Monday, January 09, 2006
Media 2.0 vs Media 1.0, pt 1 - Strategy Decay at the Core
What!! Are you kidding? No, really - you must be kidding. Wait - you're not kidding? Oh..uh...
AdAge: Time Inc's Ann Moore: Core Competency is Editing
Probably the biggest reason media sucks is that it doesn't even know it sucks. Now, I don't mean that in the way you probably think I do.
Certainly, the media industry is fully of brainy, even intellectual people who can quote Baudrillard and snigger and tell you that they know media sucks. That's not this problem, that's another problem (a kind of systemic inertia, or what we might simply call a lack of internal balls), which we'll discuss later.
I mean that many in the industry think that it can go on still sucking: they think that their strategy decay is just a minor misstep; that there are no substitutes for the resources, skills, and activities that go into media. Like, clearly, Ann Moore does.
The point I'm trying to make is that the industry doesn't - and rarely has - thought strategically. Right now, the assumption is that local monopoly effects are still enough to insulate media from strategy decay. In fact, at the limit, that means that the way for media to make more $$$ is for it to suck more - this is Clear Channel, Fox, etc, etc.
Now, that was true even five years ago. Today, the rise of the edge has made that assumption lethally obsolete. But because the industry assumes that it can go on sucking, they don't see the universe of value at the edge exploding. You'd be surprised how many media heads have no idea what Last.fm or Memeorandum are (lots).

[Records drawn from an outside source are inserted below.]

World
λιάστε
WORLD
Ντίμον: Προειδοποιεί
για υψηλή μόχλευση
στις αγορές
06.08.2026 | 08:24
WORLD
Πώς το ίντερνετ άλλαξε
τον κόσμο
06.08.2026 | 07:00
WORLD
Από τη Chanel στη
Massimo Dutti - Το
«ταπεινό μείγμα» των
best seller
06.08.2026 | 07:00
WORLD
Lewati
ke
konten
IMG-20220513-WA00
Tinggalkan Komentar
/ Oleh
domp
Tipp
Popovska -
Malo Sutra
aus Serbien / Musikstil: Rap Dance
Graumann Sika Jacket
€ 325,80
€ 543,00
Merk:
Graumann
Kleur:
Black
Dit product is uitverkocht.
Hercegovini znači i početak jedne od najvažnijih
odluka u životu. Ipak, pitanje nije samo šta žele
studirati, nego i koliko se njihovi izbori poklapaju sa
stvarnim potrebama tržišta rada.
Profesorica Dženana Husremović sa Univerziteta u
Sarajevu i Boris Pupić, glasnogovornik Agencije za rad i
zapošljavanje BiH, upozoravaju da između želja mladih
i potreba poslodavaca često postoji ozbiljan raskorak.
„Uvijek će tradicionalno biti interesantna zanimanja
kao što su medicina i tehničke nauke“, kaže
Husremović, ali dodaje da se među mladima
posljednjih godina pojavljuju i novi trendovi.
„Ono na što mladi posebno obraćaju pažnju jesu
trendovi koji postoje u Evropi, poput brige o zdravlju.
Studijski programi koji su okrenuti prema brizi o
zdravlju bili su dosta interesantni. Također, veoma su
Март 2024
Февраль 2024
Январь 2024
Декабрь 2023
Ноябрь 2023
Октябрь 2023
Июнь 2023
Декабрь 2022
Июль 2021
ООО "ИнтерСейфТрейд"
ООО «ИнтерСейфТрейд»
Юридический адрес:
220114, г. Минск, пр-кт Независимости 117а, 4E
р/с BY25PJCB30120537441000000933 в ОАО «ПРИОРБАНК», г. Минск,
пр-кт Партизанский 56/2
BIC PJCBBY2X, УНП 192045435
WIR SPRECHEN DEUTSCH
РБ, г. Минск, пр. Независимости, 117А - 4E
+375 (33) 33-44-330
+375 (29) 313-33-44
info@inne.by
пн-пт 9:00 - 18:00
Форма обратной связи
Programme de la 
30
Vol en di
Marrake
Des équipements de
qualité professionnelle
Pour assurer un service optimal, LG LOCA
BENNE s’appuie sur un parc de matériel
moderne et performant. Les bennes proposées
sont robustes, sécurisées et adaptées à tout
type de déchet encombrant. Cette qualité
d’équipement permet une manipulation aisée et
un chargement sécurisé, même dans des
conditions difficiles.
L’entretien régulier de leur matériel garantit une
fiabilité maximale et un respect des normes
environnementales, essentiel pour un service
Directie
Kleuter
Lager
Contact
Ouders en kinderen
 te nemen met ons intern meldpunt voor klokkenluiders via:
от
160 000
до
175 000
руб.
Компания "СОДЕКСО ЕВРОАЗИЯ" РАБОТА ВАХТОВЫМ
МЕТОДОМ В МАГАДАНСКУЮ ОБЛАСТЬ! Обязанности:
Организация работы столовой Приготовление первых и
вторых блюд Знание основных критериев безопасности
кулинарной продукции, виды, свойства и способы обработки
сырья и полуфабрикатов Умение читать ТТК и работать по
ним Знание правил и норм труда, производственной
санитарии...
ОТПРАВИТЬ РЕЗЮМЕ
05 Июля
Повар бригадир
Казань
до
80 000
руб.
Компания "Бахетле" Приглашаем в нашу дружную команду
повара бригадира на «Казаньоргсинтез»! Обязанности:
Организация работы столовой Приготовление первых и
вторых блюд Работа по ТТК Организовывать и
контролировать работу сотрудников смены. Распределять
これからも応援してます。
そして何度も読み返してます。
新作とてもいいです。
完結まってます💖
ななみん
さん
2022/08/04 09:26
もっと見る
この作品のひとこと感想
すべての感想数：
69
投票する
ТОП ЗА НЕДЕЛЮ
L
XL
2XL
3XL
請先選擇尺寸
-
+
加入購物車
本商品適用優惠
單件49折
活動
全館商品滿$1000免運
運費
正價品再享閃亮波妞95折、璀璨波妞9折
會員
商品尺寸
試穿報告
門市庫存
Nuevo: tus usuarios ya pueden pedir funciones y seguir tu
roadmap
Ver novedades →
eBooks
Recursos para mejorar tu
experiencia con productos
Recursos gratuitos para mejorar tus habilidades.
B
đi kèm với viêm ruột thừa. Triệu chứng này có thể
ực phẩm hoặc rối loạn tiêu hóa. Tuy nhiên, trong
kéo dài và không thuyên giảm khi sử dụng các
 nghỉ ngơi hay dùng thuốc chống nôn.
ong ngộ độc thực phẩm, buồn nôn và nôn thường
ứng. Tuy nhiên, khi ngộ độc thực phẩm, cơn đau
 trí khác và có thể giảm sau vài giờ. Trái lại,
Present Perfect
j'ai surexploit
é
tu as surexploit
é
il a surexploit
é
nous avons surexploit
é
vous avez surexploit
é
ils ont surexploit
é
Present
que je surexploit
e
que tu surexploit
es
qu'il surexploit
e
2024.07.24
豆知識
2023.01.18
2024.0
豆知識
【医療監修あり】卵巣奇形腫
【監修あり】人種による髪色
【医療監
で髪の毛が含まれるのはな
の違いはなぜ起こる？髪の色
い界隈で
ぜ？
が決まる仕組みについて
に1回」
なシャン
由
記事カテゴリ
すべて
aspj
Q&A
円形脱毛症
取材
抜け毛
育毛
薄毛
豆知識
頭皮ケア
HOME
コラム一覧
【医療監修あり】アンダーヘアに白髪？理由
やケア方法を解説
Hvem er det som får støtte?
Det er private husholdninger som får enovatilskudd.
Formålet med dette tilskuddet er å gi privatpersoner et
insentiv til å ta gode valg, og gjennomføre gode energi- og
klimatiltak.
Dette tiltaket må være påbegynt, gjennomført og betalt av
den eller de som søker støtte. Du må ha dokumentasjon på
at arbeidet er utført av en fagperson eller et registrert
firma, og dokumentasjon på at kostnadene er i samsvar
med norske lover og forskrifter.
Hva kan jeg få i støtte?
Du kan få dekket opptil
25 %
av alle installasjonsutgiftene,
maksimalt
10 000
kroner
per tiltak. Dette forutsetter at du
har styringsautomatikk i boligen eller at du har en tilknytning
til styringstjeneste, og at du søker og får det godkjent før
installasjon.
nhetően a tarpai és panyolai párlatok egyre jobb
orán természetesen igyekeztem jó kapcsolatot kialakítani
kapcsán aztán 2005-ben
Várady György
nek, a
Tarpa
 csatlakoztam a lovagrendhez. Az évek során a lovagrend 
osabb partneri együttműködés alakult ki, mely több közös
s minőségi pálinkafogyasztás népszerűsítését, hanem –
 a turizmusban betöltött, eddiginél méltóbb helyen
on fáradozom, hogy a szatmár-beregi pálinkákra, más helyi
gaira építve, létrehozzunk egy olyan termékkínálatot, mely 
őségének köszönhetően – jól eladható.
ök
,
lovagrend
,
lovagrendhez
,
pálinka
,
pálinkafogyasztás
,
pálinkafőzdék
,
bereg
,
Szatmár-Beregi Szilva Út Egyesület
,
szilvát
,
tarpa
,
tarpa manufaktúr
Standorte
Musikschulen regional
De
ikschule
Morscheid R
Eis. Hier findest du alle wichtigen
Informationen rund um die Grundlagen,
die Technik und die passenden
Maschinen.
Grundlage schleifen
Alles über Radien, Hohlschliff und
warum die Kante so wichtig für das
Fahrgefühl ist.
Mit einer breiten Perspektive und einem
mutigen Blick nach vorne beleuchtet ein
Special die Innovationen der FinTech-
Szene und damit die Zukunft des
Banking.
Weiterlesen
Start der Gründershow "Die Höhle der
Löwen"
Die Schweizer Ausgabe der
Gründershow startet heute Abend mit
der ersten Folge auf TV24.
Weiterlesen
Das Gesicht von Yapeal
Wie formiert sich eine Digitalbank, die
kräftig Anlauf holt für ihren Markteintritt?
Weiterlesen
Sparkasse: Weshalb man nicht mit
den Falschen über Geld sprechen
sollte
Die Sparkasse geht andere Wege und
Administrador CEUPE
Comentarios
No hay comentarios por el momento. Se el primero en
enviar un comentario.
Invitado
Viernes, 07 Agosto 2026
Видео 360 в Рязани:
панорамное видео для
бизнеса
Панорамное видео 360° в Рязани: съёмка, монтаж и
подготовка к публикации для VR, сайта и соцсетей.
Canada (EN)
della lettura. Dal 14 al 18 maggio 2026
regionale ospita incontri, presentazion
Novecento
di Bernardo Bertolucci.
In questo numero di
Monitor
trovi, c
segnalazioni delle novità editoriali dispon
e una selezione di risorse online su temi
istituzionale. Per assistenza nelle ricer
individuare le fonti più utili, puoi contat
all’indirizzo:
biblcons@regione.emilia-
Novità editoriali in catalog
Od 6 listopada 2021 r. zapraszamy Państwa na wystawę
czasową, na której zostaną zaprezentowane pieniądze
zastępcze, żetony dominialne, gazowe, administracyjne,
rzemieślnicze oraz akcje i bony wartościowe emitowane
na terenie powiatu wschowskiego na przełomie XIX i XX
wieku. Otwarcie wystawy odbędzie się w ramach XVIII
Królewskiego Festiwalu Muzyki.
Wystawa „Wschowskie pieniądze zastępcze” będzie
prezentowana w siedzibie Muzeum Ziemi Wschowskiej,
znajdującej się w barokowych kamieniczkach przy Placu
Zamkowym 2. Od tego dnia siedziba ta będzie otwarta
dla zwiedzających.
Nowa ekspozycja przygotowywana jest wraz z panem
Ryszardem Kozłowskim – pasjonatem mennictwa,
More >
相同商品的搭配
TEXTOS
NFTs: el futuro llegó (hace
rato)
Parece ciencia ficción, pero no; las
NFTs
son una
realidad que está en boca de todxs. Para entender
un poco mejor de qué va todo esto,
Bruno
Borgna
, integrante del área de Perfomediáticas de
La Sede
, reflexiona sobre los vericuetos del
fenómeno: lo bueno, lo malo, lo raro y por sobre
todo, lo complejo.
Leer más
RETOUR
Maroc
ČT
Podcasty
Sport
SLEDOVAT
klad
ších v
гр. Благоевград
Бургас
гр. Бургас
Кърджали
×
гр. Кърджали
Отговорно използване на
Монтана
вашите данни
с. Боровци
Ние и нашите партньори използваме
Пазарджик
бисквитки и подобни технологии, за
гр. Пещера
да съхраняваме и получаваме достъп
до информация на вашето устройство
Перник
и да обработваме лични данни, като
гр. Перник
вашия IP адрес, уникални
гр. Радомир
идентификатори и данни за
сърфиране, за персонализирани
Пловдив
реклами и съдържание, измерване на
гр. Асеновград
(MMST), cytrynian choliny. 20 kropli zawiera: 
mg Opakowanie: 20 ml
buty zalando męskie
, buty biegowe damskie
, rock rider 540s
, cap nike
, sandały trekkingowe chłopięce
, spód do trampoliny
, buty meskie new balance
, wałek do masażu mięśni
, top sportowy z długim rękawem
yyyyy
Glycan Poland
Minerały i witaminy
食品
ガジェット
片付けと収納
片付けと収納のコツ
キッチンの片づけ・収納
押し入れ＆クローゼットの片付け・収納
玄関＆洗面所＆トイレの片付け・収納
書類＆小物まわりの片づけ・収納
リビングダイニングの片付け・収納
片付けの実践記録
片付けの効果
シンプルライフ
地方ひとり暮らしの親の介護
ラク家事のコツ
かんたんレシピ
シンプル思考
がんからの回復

What this is all really about is the decay of the core. It's trivial to note if editing is your core competence, you are, how can I say this nicely, sooooo dead (and it will be painful death, too). That's because editing at the edge - reconstruction - is orders of magnitude cheaper and better: it's a discontinuous jump in value creation.
You may have a core competence - editing - that creates core products - newspapers - but today you're possibly better off not having one. That's because you might, like Time, fall into a competence trap: your competence becomes a rigidity - it's the only thing you really know how to, so you keep investing in it; even when the market's collapsed it's value completely.
What media players - and players across consumers industries - need, in a world where value shifts to the edge, are, unsurprisingly, edge competencies: ways to leverage the edge.
Time don't need a core competence in editing; it needs an edge competence in something...anything. Time has to - has to - leverage the edge, because that's where the value creation has shifted. To focus on the core is to double down - to go from strategy decay to competence trap.
Most industries/companies have little in the way of true strategic thinking.